As stated in its preface, the book has come about as a result of encounters and discussions at meetings of the International Association of Bioethics held over several years. Some of the chapters result from a research seminar held in the Netherlands in 2002, while others have been written subsequently. The sixteen authors of the twelve chapters, all of which are original, come from Europe and North America, and range from a PhD student to luminaries in this field, such as Lawrence O Gostin.
The book is very well structured, starting with an introductory chapter by the editors, Angus Dawson and Marcel Verweij, that provides an overview of what follows and discusses three general features of public health interventions. First, the initiative for public health interventions usually comes from a public health professional and not a patient who is seeking care; second, public health interventions may not be beneficial for each individual, but aim to protect and promote health at the group or population level; and third, public health activities are potentially pervasive and can interfere with all aspects of life and of society.

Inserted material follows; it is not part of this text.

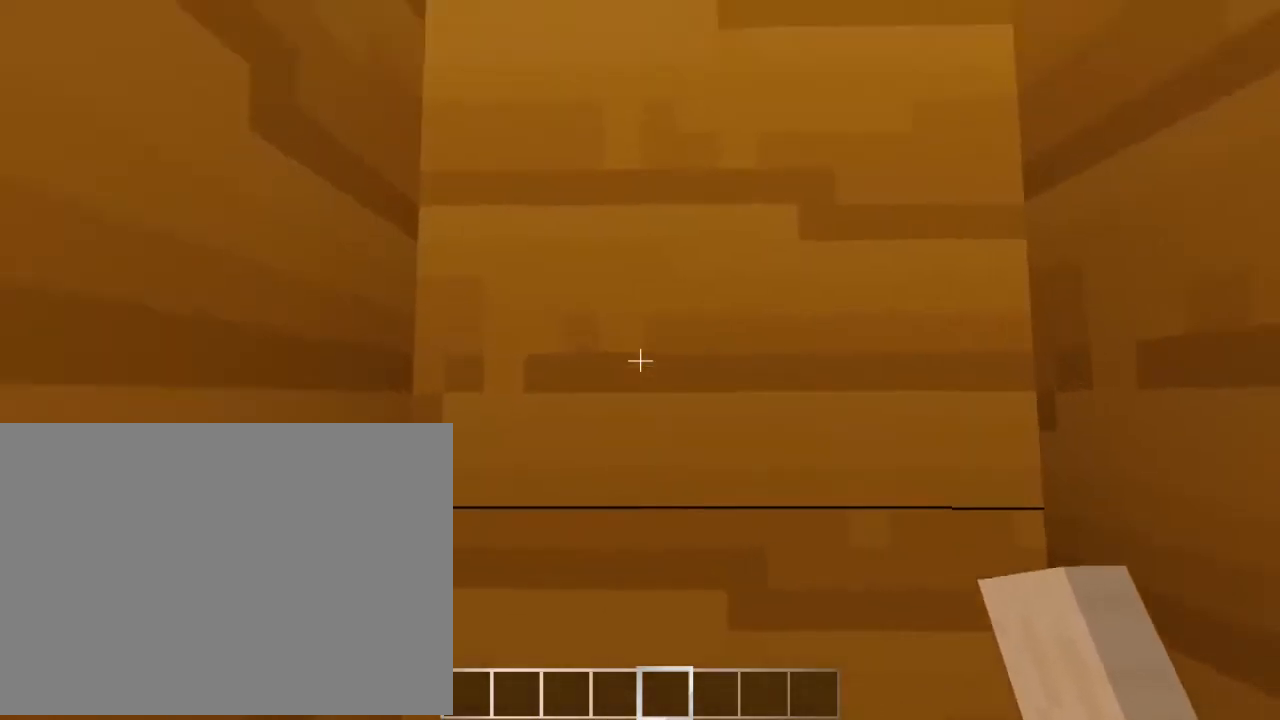
{"keys": ["jump", "left", "right"], "events": []}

The topics covered range from vaccination and herd protection as a public good, a non-paternalistic argument for tobacco discouragement, to the use of cost-effectiveness analysis for priority-setting. Most readers will restrict themselves to one or two chapters, with probably only a very few reading it from cover to cover.

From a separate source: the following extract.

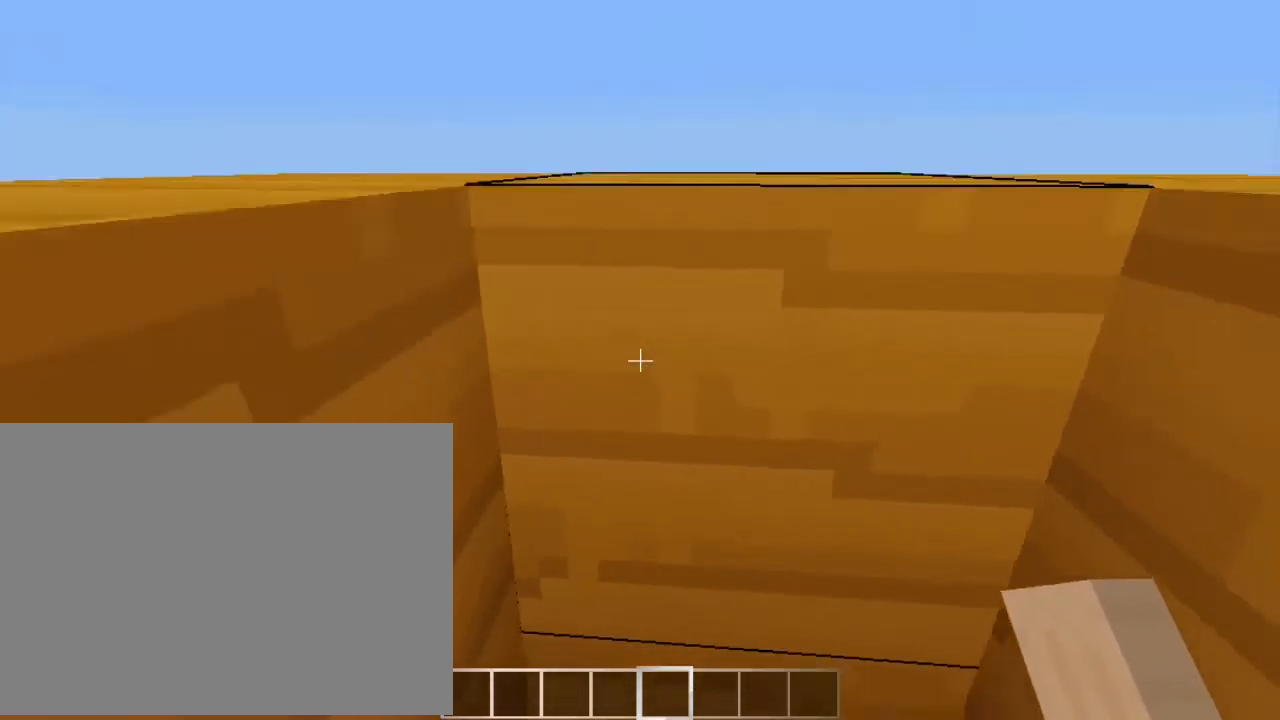
{"keys": ["jump", "left", "right"], "events": []}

Personally, the book has enabled me to get a better grip on an issue that I have had in the back of my mind for some years. While informed consent is the hallmark of bioethics in health services, the complexity of interventions at the group and population levels makes it difficult to use the same standard for public health activities. For example, the increased use of combined vaccines in universal vaccination programmes (such as adding also a vaccine against chickenpox to measles, mumps and rubella vaccine) makes it impossible for parents to provide informed consent to each of the component vaccines involved. Although the individual and collective benefit and risk levels are different for each individual vaccine, a parent can at best only provide consent to a combined vaccine programme.

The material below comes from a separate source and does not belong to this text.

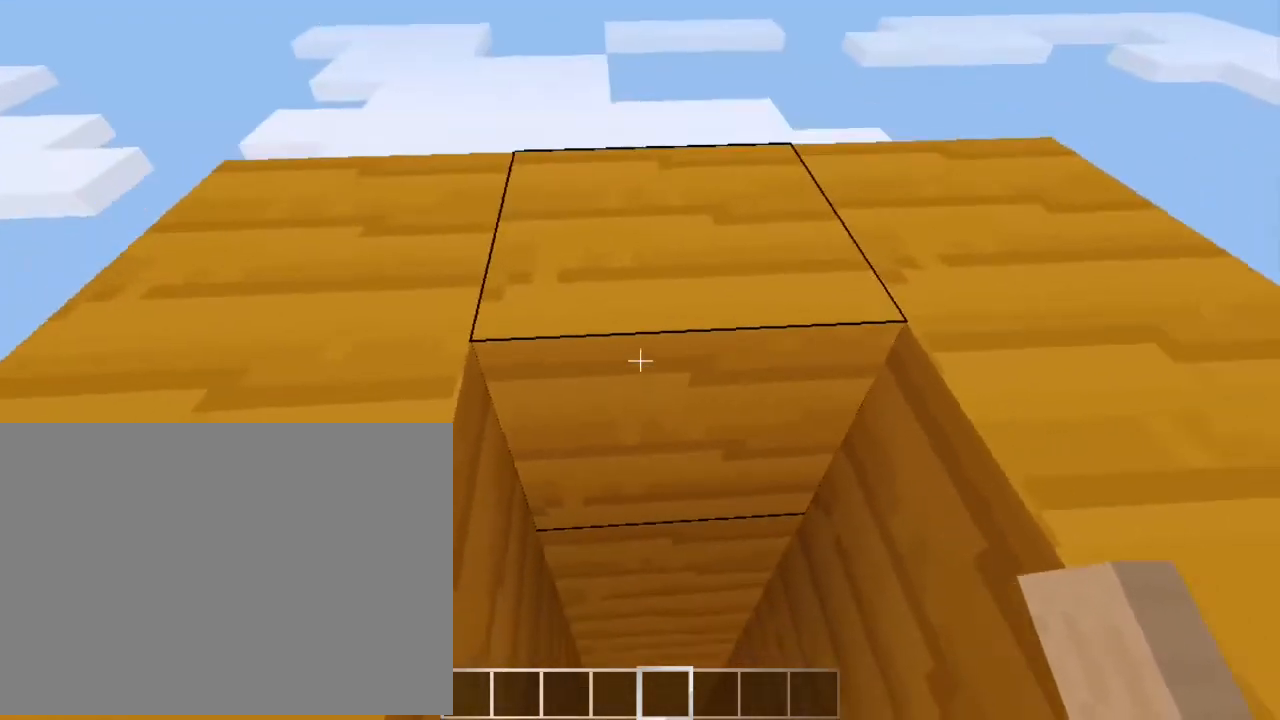
{"keys": ["jump", "left", "right"], "events": []}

In the final chapter of the book, Niels Nijsingh argues compellingly that requiring informed consent for a dramatically expanded newborn screening programme places too severe a burden on both parents and society in general, and that we need to find other means for protecting the individuals participating in public health programmes. Such an argument may be shocking to some, but it shows that this book does not provide ready-made answers for public health practitioners stumbling over ethical issues. Rather, it forces readers to reflect on these issues, deepen their understanding and arrive at conclusions that should be discussed with others.